If you use module sklearn in Python then you can use LabelEncoder to convert text values to numbers.

When you get predictions then you can use it also to convert back numbers to text values.

The problem you are describing is Regression problem in which categorical data shall be converted in numeric format either by binary encoding (True or False to 1 or 0), ordinal encoding data us in some order like coldest, cold, hot, to 0,1,2 and one hot encoding converting possible values in appropriate columns.

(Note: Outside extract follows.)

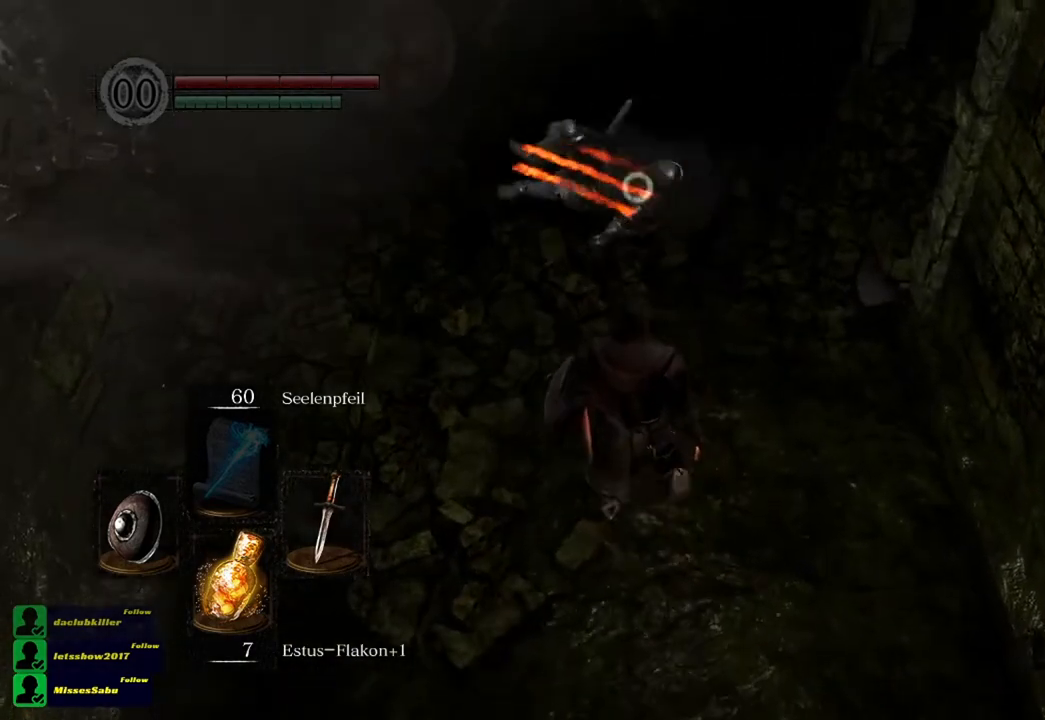
{"buttons": [], "left_stick": "up", "right_stick": "center", "events": []}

One way to handle categorical variables - is to create columns for each category. For example you have vegetarian, non-vegetarian, vegan three categories you can create three columns vegetarian, non-vegetarian, vegan and use true or false to define which category the person belongs to.

Dear sumi,

1)if all values are categorical then try to use one hot ecoding,label encoding,etc convert to numerical,but this will create large dimensionality data in terms of columns,so this is not advisable.because no of column willbe very large.

2) try to eliminate the coloum categorical values by using chi sq test.

3) use pca to eliminate the coloumns of dataset

4) you can use catboost algorithm which works well for categorical values

Hi,

but True or False is a boolean value right? We have to convert it into integers… only then it can be passed into the model? What if we needed to predict something using multiple attributes?